• PAGE EXCERPT:
——

Here is an example of the kind of pictures Todd was torturing me with. This is him - menawhile, back in the trailer, I was banging my head against the wall when the internet crashed for the upteenth time. Yeah, it wasn't hard to decide to come along in 2013!

Here is an example of the kind of picture Todd was showing me. This is him – meanwhile, back in the trailer, I was banging my head against the wall when the internet crashed for the upteenth time. Yeah, it wasn’t hard to decide to come along in 2013! source

For the past two years my co-worker Todd has tortured me with pictures of Piping Plovers, sunny skies and azure water upon his return from trips to the Bahamas to see our very favorite feathered friends on their wintering grounds.  After a busy and stressful breeding season up here on the mid-Atlantic coast, they like to head south,  let their wings down, crank the calypso up and leave their cares blowing in the breeze (the pressure to reproduce as an endangered species must be intense since the future of your species literally depends on every last one of you cranking out chicks. Bird needs a drink, stat!).  Last year, after a dazzling slideshow that was shown to me in our god-forsaken trailer (yeah, our office is a trailer. It was meant to be a temporary solution – that was in 1987! These people who think state workers have it made should really come take a tour, I think they would be whistling a different tune after. But I digress…) in the middle of miserable winter I vowed that 2013 was the year I would make my way to the Bahamas and see our birdies in all their sun-soaked glory! Obviously, this is not something the state would pay for, so it’s on my own dime. With GD out of work (but good things on the horizon!), that dime has gotten pulled in more directions and it probably would be smarter to defer this trip for another year. But I just could not do it! I already have the money in savings and cannot pass up another opportunity to see those cuties in paradise. Besides, I could be hit by a bus before then and I don’t want my last thought to be “nooooo!! but I never got to see plovies in the Bahamas!!!” This solves that problem nicely (unless I get hit by said bus between now and Wednesday, but who could have predicted that?!).

This beautiful gal in known as Bahama Mama (we're a creative group, what can I say!). She was banded in the Bahamas in 2010 and has been seen in the same wintering and breeding spots every year since. We last saw her at North Brigantine in September, so as long as she made it through migration, we should be able to see her by Wednesday afternoon on Grand Bahama. Yahoo!!

This beautiful gal is known as Bahama Mama (we’re a creative group, what can I say?). She was banded in the Bahamas in 2010 and has been seen in the same wintering and breeding areas every year since. We last saw her at North Brigantine in September so as long as she made it through migration we should be able to see her by Wednesday afternoon on Grand Bahama. Yahoo!!

——

• EXERCISE REQUIREMENTS:
Reproduce the text of the post about seeing Piping Plovers in the Bahamas between "Here is an example of the kind of pictures" and "wasn't hard to decide to come along in 2013!", inclusive.

• INFORMATION SHOWN:
——

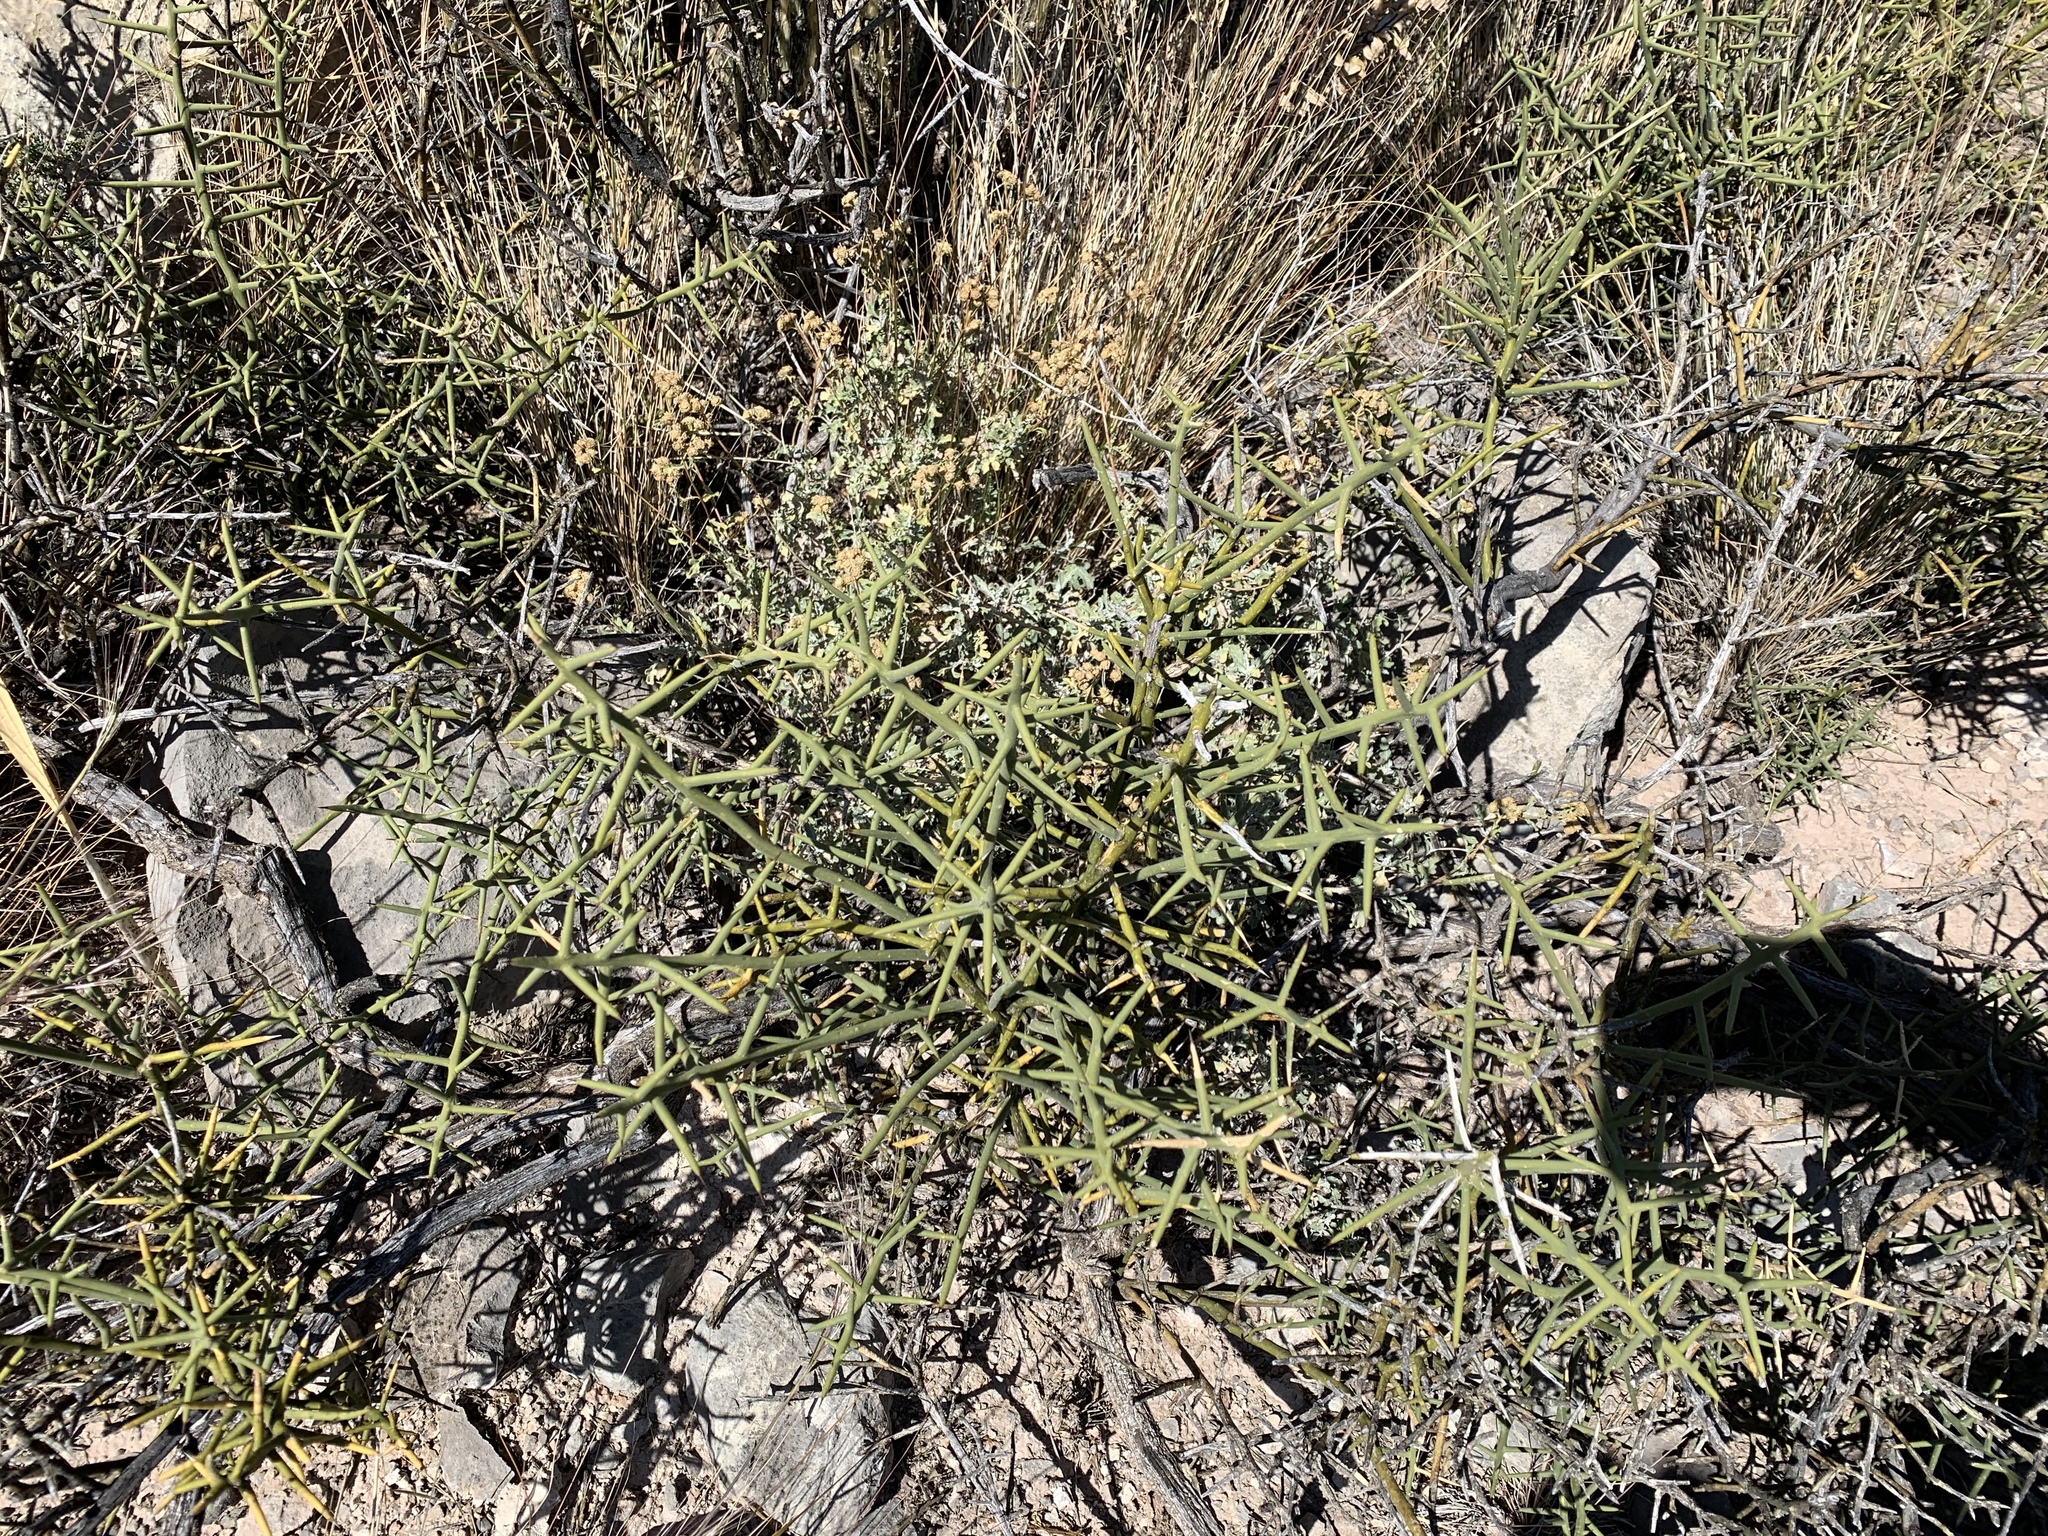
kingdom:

——

• RESULT:
Here is an example of the kind of pictures Todd was torturing me with. This is him - menawhile, back in the trailer, I was banging my head against the wall when the internet crashed for the upteenth time. Yeah, it wasn't hard to decide to come along in 2013!